Instructional Sequence Matters, Grades 3- 5 is a one-stop resource that will inspire you to reimagine how you teach science in elementary school. The book discusses two popular approaches for structuring your lessons: POE (Predict, Observe, and Explain) and 5E (Engage, Explore, Explain, Elaborate, and Evaluate). It also shows how simple shifts in the way you arrange and combine activities will help young students construct firsthand knowledge, while allowing you to put the Next Generation Science Standards (NGSS) into practice. Like its popular counterpart for grades 6- 8, the book is designed as a complete self-guided tour. It helps both novice teachers and classroom veterans to understand * Why sequence matters. A concise review of developmental psychology, neurosciences, cognitive science, and science education research explains why the order in which you structure your lessons is so critical. * What you need to do. An overview of important planning considerations covers becoming an " explore-before-explain" teacher and designing 5E and POE instructional models. * How to do it. Ready-to-teach lessons use either a POE or 5E sequence to cover heat and temperature, magnetism, electric circuits, chemical changes, ecosystems, and earth processes.

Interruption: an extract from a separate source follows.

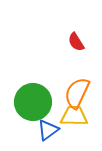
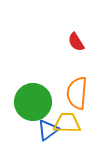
orange semicircle: rotated 20 degrees counterclockwise
yellow trapezoid: moved 7 px left, 7 px down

Detailed examples show how specific aspects of all three dimensions of the NGSS can translate into your classroom. * What to do next. Reflection questions will spark thinking throughout the sequencing process and help you develop the knowledge to adapt these concepts to your students' needs. Instructional Sequence Matters will give you both the rationale and the real-life examples to restructure the hands-on approaches you are now using. The result will be a sequence for science instruction that promotes long-lasting understanding for your third- fourth-, or fifth-grade students.